→ Activity
Report all lines of the records that contain "connector".

→ Source data

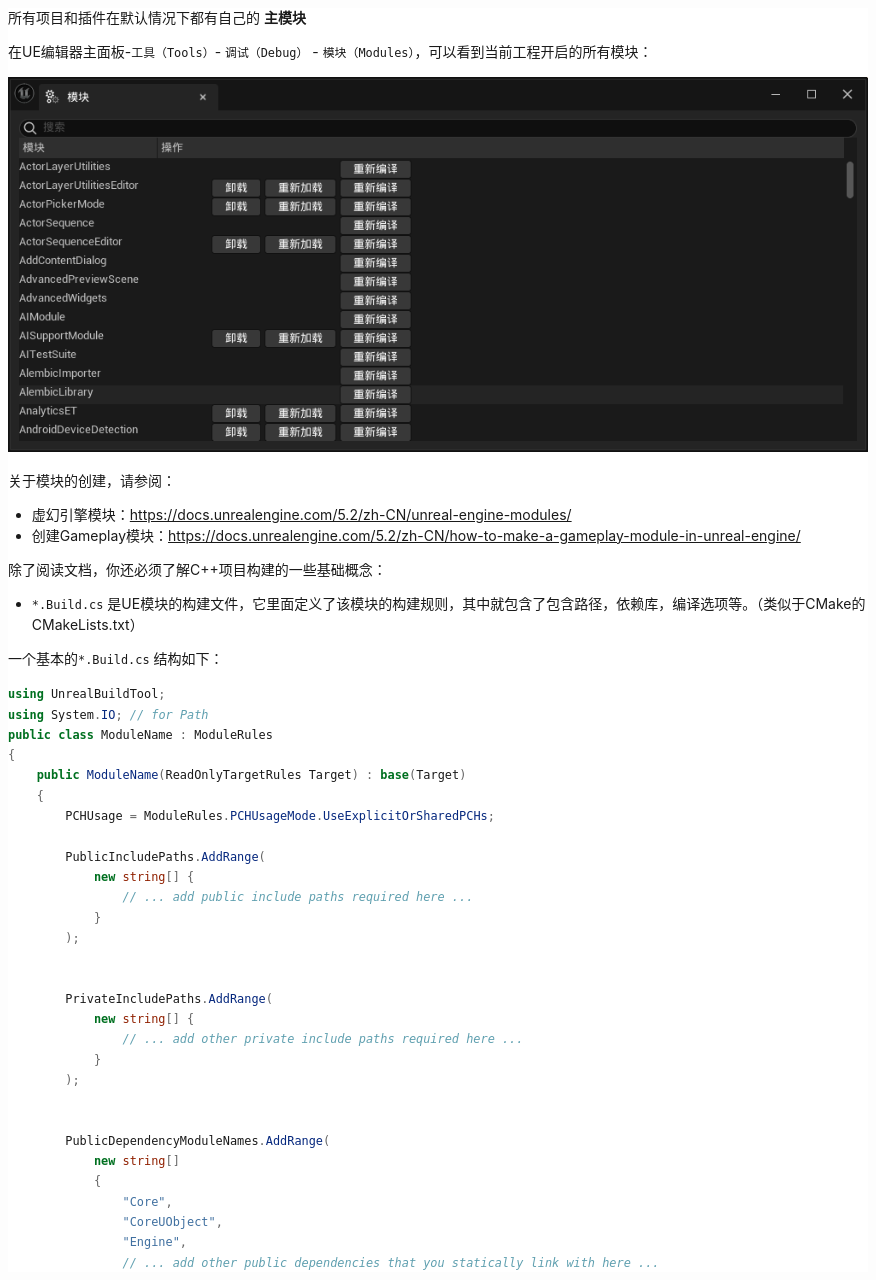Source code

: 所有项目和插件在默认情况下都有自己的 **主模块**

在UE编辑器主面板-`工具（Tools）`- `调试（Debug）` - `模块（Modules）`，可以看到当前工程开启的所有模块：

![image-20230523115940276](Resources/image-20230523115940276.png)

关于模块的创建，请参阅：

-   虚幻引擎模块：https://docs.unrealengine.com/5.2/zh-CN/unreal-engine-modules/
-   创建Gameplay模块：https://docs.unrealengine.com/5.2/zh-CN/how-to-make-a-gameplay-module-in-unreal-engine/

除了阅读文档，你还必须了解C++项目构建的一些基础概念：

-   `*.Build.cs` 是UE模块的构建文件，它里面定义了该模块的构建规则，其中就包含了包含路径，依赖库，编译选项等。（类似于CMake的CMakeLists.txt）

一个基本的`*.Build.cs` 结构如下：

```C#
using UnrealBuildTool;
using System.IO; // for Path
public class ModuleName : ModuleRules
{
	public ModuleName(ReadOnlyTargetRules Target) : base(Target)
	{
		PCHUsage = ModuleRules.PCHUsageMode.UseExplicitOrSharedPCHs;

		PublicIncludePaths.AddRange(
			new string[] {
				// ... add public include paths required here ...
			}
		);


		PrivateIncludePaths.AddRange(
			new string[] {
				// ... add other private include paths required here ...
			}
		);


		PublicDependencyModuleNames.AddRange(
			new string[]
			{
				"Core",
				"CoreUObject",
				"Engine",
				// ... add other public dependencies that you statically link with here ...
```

==

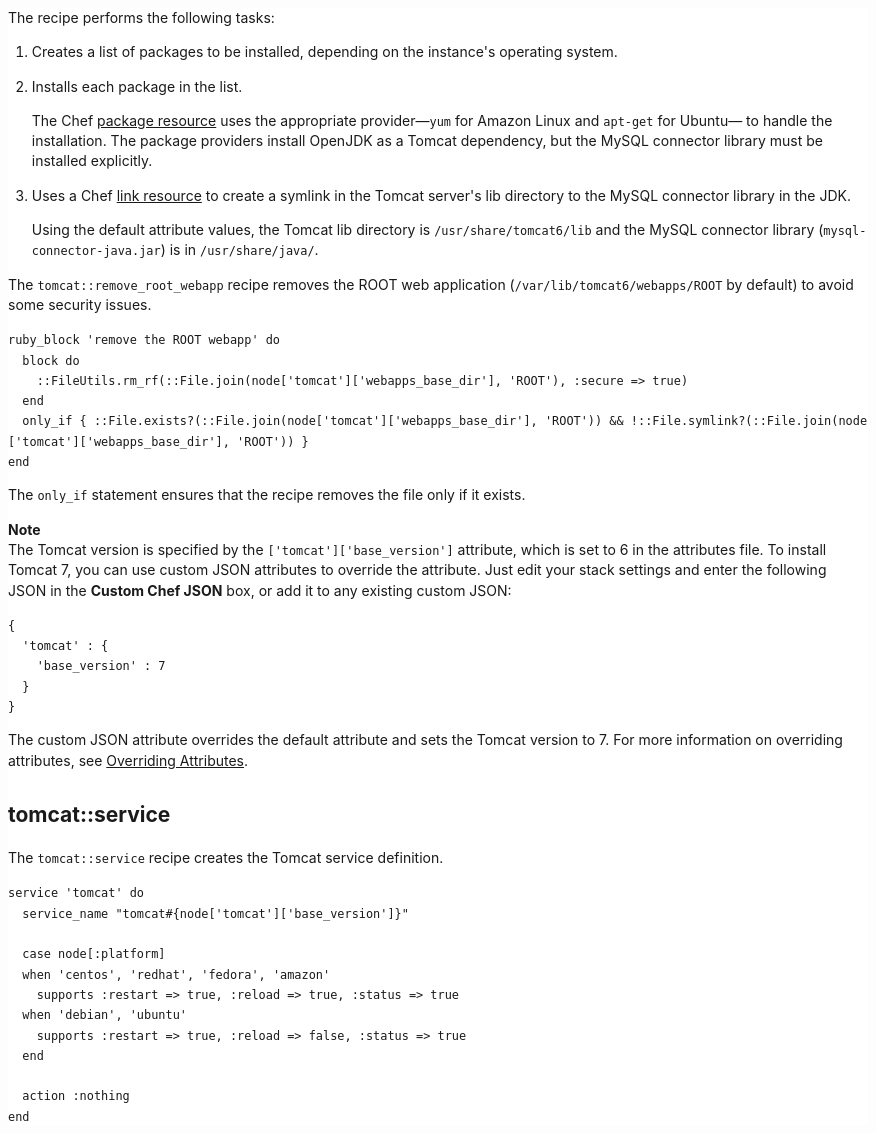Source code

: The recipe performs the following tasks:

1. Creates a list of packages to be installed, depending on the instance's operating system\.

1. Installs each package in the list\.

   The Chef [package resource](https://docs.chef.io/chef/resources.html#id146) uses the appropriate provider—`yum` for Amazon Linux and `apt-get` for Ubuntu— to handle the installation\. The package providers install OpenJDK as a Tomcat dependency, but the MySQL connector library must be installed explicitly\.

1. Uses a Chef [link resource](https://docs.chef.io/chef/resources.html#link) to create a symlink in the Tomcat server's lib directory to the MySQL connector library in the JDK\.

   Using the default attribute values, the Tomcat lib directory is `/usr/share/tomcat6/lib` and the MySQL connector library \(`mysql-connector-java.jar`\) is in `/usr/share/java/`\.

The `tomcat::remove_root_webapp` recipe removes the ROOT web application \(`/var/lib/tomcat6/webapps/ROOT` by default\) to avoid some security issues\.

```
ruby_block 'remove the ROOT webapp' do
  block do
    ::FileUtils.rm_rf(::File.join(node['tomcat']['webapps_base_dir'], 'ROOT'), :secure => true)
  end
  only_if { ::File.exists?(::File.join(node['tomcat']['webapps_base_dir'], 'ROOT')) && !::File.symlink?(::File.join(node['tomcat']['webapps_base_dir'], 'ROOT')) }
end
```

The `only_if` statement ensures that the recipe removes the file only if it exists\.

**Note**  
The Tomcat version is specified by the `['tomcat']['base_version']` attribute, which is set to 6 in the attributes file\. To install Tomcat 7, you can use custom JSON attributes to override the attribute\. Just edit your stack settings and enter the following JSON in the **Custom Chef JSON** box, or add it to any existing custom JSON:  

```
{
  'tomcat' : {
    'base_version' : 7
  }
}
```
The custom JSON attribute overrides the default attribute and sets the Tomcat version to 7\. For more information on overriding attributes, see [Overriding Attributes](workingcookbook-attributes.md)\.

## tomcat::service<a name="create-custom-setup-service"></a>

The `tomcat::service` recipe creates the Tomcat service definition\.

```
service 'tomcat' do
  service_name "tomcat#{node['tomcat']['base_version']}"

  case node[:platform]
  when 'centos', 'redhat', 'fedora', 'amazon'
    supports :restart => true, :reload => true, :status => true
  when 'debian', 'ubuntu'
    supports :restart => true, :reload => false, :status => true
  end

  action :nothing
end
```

→ Response to this task
   The Chef [package resource](https://docs.chef.io/chef/resources.html#id146) uses the appropriate provider—`yum` for Amazon Linux and `apt-get` for Ubuntu— to handle the installation\. The package providers install OpenJDK as a Tomcat dependency, but the MySQL connector library must be installed explicitly\.
1. Uses a Chef [link resource](https://docs.chef.io/chef/resources.html#link) to create a symlink in the Tomcat server's lib directory to the MySQL connector library in the JDK\.
   Using the default attribute values, the Tomcat lib directory is `/usr/share/tomcat6/lib` and the MySQL connector library \(`mysql-connector-java.jar`\) is in `/usr/share/java/`\.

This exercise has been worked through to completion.